> YOUR TASKS
1. In the Centre Plan article, why did the developer of the Mary Ann site end up using its bonus density for parking spaces instead of affordable housing? Answer in one to three sentences.
2. Pick up the Centre Plan article after its final sentence and continue it with one or two more paragraphs.

If public meetings to discuss the municipality’s Centre Plan were episodes of Sesame Street, they would be “brought to you by the number 15.”

The Centre Plan would chart development for the next 15 years. But that same number keeps getting raised in pointed questions from citizens who want to know why there’s a 15-year time limit on the affordable housing units which developers would have to provide in return for being allowed to erect buildings that exceed a certain square footage (Floor Area Ratio).

Another option for developers who’d like to Supersize their proposals is cash-in-lieu. For example, if seven storeys is the maximum allowed in a neighbourhood and a developer wanted permission to put up a 12-storey building, a dollar value would be calculated based on the five storeys of additional space. The draft Centre Plan says that 75 per cent of that dollar amount must be spent on affordable housing units for a period of 15 years, while the remaining 25 per cent can be allocated to other public benefits, such as public art and heritage preservation.

HRM currently defines affordable housing as 40 per cent below the market rent. What speakers at almost every public meeting have asked can be summarized as follows: “If a developer can make money off a building for the length of its life, why would the municipality impose a 15-year limit on the affordable housing portion?”

“There’s no logic to it, they are just mimicking the format that has been used by the province [Housing NS] in the past,” said Ross Cantwell. Cantwell is a Halifax developer (he owns Cantwell & Co and HRM Apartments) who also heads the Housing Trust of Nova Scotia, a non-profit group working to create affordable housing.

Cantwell indicates that the 15-year limit has traditionally been used by Canada Mortgage and Housing Corporation (CMHC) and Housing NS to implement some affordable housing programs. The province has been unable to come up with any explanation for the 15-year term, and HRM’s planning manager Carl Purvis readily admits the Centre Plan “mirrors” the language in the province’s policy.

But the lack of explanation for the 15-year limit makes it seem arbitrary. Furthermore, when HRM hired TEAL Architects to prepare a study on how “bonus density” works, one of the recommendations (on p. 36) in its 2015 report states:

If the density granted is permanent, the public benefit should in most cases be permanent, too.

Why proponents of the Centre Plan would have ignored that recommendation — which directly addressed the chronic need for affordable housing — and instead give a developer both (a) several storeys that exceed the maximum to lease immediately at market rates, and (b) the right to lease the affordable units at full market rate after a brief 15 years for the remaining lifespan of the building, is not explained.

Cantwell says another option the Centre Plan might consider is to take the amount of money the developer “pays back” and place it in a Housing Fund. “Instead of using the bonus money from the developer to provide X number of units for Y number of years, you would use that money as a down payment. Take the cash, put it in a housing fund, and you could lever federal/provincial funds to build more affordable units.”

But one of the stumbling blocks to that approach is finding a level of government willing to take ownership of making bonus density work. Cantwell recalls a situation a half a dozen years ago when Banc Developments was negotiating a bonus density agreement for the Mary Ann site off Spring Garden Road (immediately west of the new library) and offered to build affordable housing units in return for council approving a taller building. When neither HRM nor the province was willing to take on the business of confirming the annual income of tenants, the developer used the $150,000 worth of bonus density to provide seven parking spaces.

> INFORMATION GIVEN
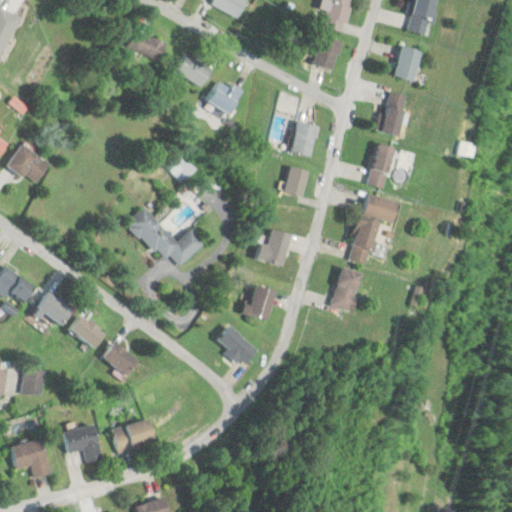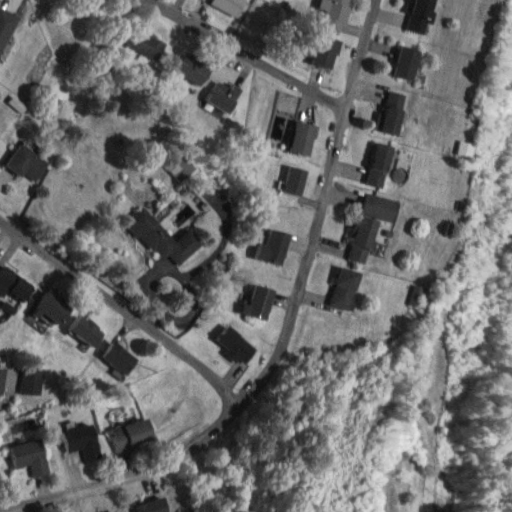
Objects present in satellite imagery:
building: (229, 6)
building: (334, 14)
building: (421, 16)
building: (6, 27)
building: (148, 45)
building: (326, 52)
road: (243, 54)
building: (408, 64)
building: (192, 70)
building: (223, 97)
building: (394, 113)
building: (304, 139)
building: (3, 143)
building: (28, 164)
building: (379, 165)
building: (295, 181)
building: (380, 207)
building: (165, 239)
building: (363, 240)
building: (275, 248)
building: (13, 284)
building: (346, 288)
building: (259, 304)
building: (49, 309)
road: (122, 310)
building: (87, 330)
road: (282, 335)
building: (236, 344)
building: (120, 358)
building: (2, 385)
building: (132, 435)
building: (82, 442)
building: (31, 457)
building: (142, 508)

> SOLVED PROBLEMS
1. Neither HRM nor the province was willing to take on the work of confirming the annual income of tenants. Because of that, the developer used the $150,000 worth of bonus density to provide seven parking spaces.

2.
“Despite efforts by the developer and municipal and provincial government departments, the density bonusing program at that time did not enable a smooth and predictable process for pursuing that particular benefit category,” the TEAL study reported. “Public parking represented an option for the developer that presented fewer barriers and reduced costs in terms of time and financial resources.”

Cantwell suggests one possibility might be to pay a yearly fee to non-profit housing groups such as the Affordable Housing Association or Metro Community Housing to certify that the tenants in the units still qualify for affordable housing. He says it’s important that the city have a streamlined approval process around bonus density because “if it costs developers too much time or money, it will become a recipe for disaster.”

The TEAL study also exposed some of the weaknesses in the model HRM was using to extract public benefits from developers in the downtown area where bonus density has been in place for several years. The 2015 study estimated the payback to the public at $1.4 million a year, mostly through heritage preservation and LEED-certified buildings, since not a single affordable housing unit was created.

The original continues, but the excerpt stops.